As Ava points out, there are no victims of cancel culture. No one is ever canceled. No one’s success is ever taken away. No one’s actually being censored. It’s simply a personal misreading of the power dynamic. All of the comics I listed above continue to have some combination of robust deals with streaming services, accolades for speaking out, and huge stadium shows

Fame inverts the comedy landscape. Famous comedians will always have more power than a non-famous person they’re targeting, which means they can’t help but punch down, a comedy no-no. Now that social media platforms and the internet have democratized fame and visibility, said famous comedians are being held accountable. Accountability can feel a lot like some kind of injustice to very famous, rich people. But at the end of the day they’re still very rich and famous.

“No one’s actually canceled,” Ava says. 

The show putting these words in Ava’s mouth is important because she also lost a job over a joke. In the first season, Ava fires off a tweet about an anti-gay senator that gets her fired and kicks off the events of the show. Unlike famous comedians, she had to suffer consequences for what she did (i.e., moving to Las Vegas and working for Deborah Vance). She has firsthand experience about what being professionally “canceled” is actually like. At the same time, her trials and tribulations — becoming a landlord and not having much of a social life — were extremely privileged problems to have.  

Ava keeps reminding Deborah that she could end the kerfuffle by apologizing. Deborah, so stubborn, would rather go through the fresh hell of college improv and bribing frat brothers with wine than say sorry. She insists comedians don’t apologize for their comedy. It isn’t until a dean pulls the plug on her ceremony, and ostensibly damages the New Yorker profile, that Deborah finally agrees to attend an on-campus town hall and listen to the students offended by her old material.

The ending of the episode is indistinguishable from a fairy tale. After Deborah’s apology, her New Yorker profile is glowing. It’s all about her humanity and how she’s a difficult, but daring comedian for wanting to learn and grow. With this newly demonstrated ability to listen, the writer surmises that Deborah would be the perfect late-night host. Right after Ava reads her the article, Deborah gets word that she clinched the gig and snagged her dream job. 

But while Deborah Vance got her happy ending, there’s a sly wryness to it that comes back to the show’s bigger point about famous people complaining about cancel culture: It’s all a joke. 

Deborah smiling in sunglasses on her private jet.

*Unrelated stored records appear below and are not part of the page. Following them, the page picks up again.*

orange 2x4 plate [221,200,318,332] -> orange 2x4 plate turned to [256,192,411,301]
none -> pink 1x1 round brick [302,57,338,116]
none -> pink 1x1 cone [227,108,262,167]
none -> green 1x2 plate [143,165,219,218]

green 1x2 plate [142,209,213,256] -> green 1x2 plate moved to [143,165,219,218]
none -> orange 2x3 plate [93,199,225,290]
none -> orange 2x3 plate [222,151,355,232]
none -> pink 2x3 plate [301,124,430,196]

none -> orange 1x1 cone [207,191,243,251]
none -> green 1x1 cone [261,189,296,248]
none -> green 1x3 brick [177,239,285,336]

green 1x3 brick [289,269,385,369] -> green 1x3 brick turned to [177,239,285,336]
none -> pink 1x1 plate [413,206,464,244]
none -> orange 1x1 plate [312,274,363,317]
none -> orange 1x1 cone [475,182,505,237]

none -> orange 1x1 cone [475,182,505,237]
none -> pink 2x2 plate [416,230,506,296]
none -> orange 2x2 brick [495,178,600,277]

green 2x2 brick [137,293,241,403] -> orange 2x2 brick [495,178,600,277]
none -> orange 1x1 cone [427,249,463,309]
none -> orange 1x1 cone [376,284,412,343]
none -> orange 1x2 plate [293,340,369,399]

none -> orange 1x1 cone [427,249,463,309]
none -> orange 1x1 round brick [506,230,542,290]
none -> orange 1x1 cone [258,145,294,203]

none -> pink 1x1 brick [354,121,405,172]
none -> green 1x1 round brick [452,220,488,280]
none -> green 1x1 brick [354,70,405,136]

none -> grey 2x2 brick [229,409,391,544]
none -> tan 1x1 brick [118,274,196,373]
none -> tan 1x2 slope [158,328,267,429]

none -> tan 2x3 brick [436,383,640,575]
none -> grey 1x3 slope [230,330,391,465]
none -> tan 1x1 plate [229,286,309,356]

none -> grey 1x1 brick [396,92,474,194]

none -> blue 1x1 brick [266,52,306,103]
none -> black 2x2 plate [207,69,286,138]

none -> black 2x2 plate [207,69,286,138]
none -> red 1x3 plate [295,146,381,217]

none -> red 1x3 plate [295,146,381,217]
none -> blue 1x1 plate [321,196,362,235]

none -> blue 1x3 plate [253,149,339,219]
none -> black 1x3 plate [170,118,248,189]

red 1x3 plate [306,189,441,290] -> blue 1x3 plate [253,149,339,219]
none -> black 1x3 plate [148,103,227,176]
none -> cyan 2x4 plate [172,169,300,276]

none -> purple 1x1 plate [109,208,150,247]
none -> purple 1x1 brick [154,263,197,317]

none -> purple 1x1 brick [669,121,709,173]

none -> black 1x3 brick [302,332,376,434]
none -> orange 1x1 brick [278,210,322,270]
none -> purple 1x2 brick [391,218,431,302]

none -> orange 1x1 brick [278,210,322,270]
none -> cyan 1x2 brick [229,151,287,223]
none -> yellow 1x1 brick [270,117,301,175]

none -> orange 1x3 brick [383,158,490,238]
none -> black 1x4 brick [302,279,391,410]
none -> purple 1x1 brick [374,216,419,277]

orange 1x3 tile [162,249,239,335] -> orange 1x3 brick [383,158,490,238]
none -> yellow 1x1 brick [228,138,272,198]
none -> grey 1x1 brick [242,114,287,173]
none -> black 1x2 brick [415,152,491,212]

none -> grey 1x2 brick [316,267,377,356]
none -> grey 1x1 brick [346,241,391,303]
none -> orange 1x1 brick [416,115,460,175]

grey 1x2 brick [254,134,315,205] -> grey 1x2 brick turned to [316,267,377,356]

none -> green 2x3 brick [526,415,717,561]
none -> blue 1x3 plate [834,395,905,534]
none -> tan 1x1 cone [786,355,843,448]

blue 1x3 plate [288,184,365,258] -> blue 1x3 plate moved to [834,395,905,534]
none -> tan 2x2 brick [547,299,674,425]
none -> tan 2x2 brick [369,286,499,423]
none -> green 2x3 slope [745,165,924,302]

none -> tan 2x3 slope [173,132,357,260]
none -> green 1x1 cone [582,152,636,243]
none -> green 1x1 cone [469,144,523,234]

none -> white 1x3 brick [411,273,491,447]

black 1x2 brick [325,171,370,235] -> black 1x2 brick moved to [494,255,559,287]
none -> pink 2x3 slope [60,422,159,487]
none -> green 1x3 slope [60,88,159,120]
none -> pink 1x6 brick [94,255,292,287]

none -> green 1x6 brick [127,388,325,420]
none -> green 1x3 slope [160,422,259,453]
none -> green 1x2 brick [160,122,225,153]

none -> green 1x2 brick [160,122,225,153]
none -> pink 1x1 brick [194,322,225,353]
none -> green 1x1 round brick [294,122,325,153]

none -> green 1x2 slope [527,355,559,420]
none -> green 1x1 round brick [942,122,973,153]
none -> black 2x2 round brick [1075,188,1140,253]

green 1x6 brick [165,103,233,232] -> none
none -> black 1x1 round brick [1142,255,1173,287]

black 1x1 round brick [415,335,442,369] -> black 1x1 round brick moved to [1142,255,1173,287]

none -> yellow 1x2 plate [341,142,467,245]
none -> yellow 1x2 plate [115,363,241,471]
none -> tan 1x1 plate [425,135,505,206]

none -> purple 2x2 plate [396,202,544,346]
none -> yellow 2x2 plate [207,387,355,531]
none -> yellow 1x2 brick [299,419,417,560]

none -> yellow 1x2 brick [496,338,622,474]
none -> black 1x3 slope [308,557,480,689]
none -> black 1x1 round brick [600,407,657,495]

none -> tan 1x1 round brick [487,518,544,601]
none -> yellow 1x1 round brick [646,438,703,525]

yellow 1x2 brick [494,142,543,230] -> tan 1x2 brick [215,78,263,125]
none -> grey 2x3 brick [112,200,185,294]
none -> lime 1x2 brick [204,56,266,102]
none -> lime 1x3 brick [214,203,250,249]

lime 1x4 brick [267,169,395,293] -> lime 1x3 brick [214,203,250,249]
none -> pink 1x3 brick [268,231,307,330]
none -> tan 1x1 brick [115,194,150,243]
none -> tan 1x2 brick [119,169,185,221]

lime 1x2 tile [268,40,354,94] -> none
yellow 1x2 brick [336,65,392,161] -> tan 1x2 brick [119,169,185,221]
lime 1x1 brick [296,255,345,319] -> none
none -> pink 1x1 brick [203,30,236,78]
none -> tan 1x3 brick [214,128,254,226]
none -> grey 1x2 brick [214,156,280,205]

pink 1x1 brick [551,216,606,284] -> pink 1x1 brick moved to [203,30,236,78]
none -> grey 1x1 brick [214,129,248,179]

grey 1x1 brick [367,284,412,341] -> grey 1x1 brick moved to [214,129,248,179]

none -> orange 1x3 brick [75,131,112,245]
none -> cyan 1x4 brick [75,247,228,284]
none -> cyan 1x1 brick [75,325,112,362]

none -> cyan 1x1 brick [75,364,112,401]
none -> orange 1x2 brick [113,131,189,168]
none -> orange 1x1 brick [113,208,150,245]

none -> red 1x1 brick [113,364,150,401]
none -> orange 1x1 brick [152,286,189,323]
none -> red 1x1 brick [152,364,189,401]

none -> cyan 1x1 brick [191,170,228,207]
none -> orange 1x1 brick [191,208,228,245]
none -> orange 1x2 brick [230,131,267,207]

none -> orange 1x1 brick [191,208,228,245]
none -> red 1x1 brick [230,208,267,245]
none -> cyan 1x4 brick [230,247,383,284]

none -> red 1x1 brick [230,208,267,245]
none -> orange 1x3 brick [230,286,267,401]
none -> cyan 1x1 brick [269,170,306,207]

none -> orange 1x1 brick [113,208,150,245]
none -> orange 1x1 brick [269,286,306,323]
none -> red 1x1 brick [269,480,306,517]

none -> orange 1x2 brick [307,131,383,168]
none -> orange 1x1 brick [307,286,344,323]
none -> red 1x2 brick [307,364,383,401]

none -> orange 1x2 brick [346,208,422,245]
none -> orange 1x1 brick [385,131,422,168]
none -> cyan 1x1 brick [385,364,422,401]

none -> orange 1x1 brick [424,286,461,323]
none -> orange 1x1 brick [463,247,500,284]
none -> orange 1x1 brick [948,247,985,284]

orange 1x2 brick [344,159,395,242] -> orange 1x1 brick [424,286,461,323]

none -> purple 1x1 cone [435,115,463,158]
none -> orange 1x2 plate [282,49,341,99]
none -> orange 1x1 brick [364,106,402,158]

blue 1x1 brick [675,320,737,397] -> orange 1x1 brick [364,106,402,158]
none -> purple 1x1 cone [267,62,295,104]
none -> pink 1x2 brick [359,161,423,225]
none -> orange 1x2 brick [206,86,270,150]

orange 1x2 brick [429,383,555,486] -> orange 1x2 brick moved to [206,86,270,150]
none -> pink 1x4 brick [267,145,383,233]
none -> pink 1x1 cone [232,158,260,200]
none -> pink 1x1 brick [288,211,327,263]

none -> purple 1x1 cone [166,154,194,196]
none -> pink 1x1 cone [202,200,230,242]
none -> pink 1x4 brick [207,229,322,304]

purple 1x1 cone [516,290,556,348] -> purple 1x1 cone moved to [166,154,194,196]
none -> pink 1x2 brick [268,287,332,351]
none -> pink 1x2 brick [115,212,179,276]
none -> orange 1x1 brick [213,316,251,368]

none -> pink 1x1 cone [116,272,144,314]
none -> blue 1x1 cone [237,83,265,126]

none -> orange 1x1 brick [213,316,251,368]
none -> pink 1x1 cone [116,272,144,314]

Of course, we’re happy when Deborah’s past doesn’t derail her future because she’s the show’s protagonist, and we know her story and who she is. (It doesn’t hurt that her transgressions are much less severe than real-life parallels.) She also apologizes because she seems to have some semblance of regret and wants to be better. And because she listens to the students tell her how wrong she was and shows remorse, she gets a glowing profile in a fancy magazine. 

The barest minimum gets a handsome reward because the bar is on the floor.  

While that’s a satisfying story for our fictional hero, it’s a little less enjoyable to think about how the episode underlines that Deborah’s job was never really in question. The viral clip and online rage were never going to ruin her chances. The network would likely always have given her the hosting gig. Between the second and third seasons of Hacks, Deborah has reached that tier of Seinfeld and DeGeneres, the level of prestige where any consequence can be met with complaint, and that’s just as good as an apology. It ultimately doesn’t matter whether Deborah was actually sorry about the offensive stuff she said or if she just wanted to appear sorry because her dream gig was being threatened. 

“Yes, And” gets at the idea that we all want to believe that people, especially famous rich ones, can be held accountable. We want our personal judgments to have some kind of bearing on an industry run by rich and powerful people. But that’s all a setup, something we fall for because it feels a little better than being the punchline.